Fukuyama is not a huge fan of biotechnology, and sees it as a threat to creating an overclass of genetic-enhanced haves dominating an underclass of plain old humans. His book is more about the moral and political threats posed by, in particular, neuropharmacology and genetic enhancement. It doesn't really examine what posthumanism is in terms of what makes someone human rather than posthuman. He is more focused on rights and morality.

For the purposes of my research, The Posthuman Future tended too much toward the political implications of biotech. Nevertheless, I found some of his insights interesting. Rebel that I am, I liked his "people's revolution" scenario, where he states '...it's unlikely that people in modern democratic societies will sit around complacently if they see elites embedding their advantages genetically in their children' and sees that this could inspire political activity by those wanting the same advantage. 

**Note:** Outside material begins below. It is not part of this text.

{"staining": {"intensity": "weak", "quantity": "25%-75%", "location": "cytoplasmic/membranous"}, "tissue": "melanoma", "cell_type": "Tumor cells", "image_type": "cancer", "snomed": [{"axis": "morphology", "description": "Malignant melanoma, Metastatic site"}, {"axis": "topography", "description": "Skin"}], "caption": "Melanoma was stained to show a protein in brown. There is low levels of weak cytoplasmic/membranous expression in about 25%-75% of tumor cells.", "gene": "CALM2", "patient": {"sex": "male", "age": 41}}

After Fukuyama I tackled Elaine Graham's treatise on what posthumanism might be. Keeping in mind O'Hara's criticism of Graham that she completely misreads Foucault, I nonetheless found Graham's book a thought-provoking and insightful examination of all things post- and transhuman.

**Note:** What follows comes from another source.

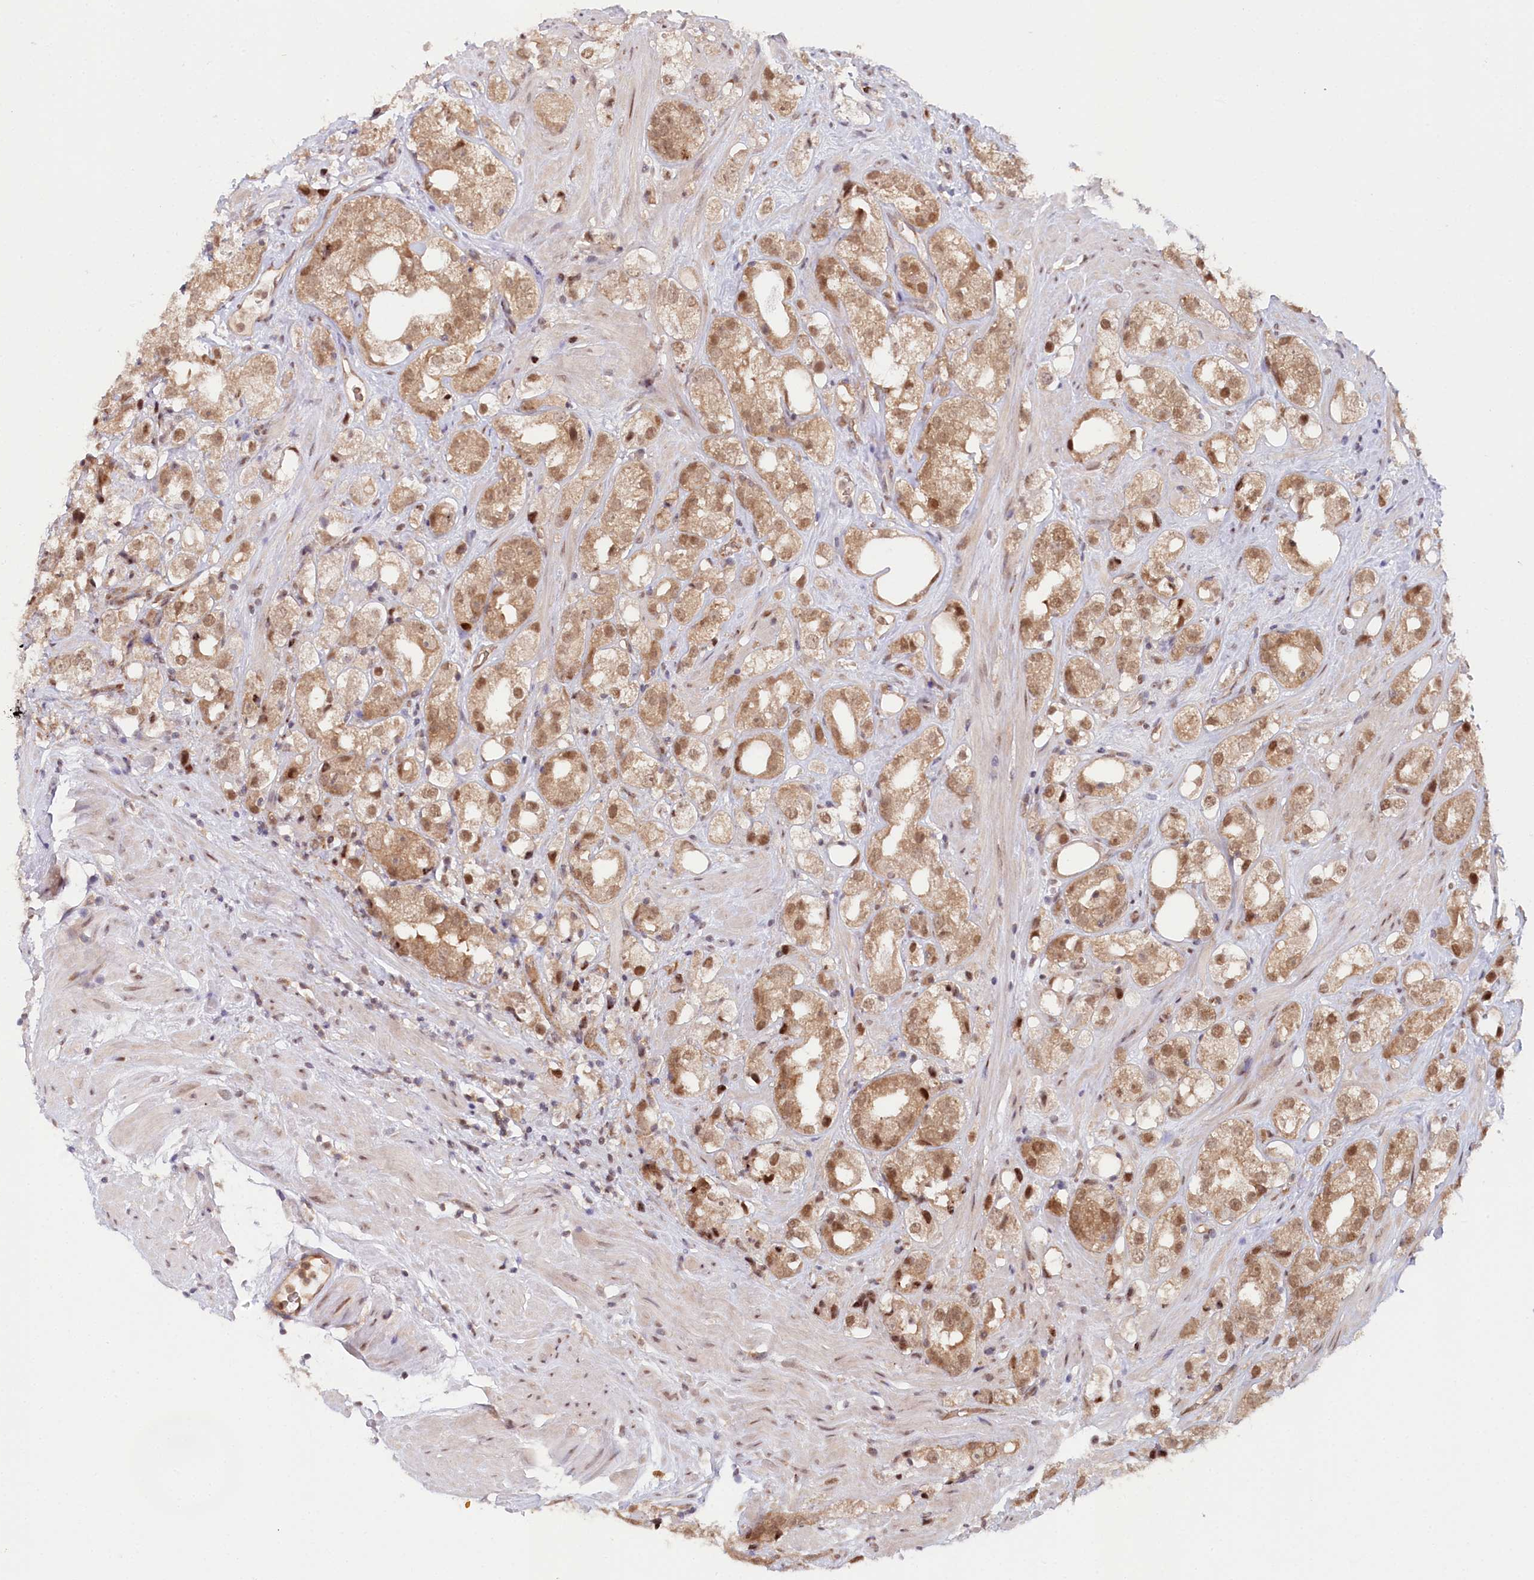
{"staining": {"intensity": "moderate", "quantity": ">75%", "location": "cytoplasmic/membranous,nuclear"}, "tissue": "prostate cancer", "cell_type": "Tumor cells", "image_type": "cancer", "snomed": [{"axis": "morphology", "description": "Adenocarcinoma, NOS"}, {"axis": "topography", "description": "Prostate"}], "caption": "IHC of adenocarcinoma (prostate) reveals medium levels of moderate cytoplasmic/membranous and nuclear staining in approximately >75% of tumor cells.", "gene": "CCDC65", "patient": {"sex": "male", "age": 79}}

In terms of my research, her book had a lot more to offer me, and sparked some new questions and ideas about whether or not my co-protagonist Quarter, the leader of the Dirt Circus League, is or is not posthuman. Is he something other? A hybrid, or perhaps a monster? Do the birds' eyes displace his humanity or merely weaken it? The animal skin grafts on his arms, face and chest were also created by technology yet they did not make him less-human. But the birds' eyes, by changing the nature of his brain and how it works, I believe do have the potential to make him other than human. But after reading Graham's book, I think that Quarter's potential as a posthuman, and what that might mean, is more of an open question.

I also liked what Graham had to say about the place of story-telling:

'It is a reminder that 'the stories we live by' can be important critical tools in the task of articulating what it means to be human in a digital and biotechnological age.' And, '...the human imagination - not technoscientific this time, but activities of storytelling and myth-making - is constitutive, a crucial part of building the worlds in which we live.'

After all, I am a storyteller, and although my focus right now is on the research to build the thesis side of my PhD I must always keep looping it back to my creative practice, which is my speculative fiction manuscript, and the reasons why I chose to tell this particular story.

I believe we do live in a posthuman world, the implications of which we're not really sure of (can we ever really know the implications of the technology we produce?). However what is known is that it is today's children and  young adults who are growing up in this world. They are the ones that must deal with the fallout, whether that be Fukuyama's bleak view of Huxley's nightmare come true, or another future where the struggle to retain whatever it is that makes us human must be balanced against a bombardment of new technologies that promise to make us as perfect as gods. Which leads to the question, do we want to be perfect, or just better? And where is that line?

Where better to explore those questions than through story-telling.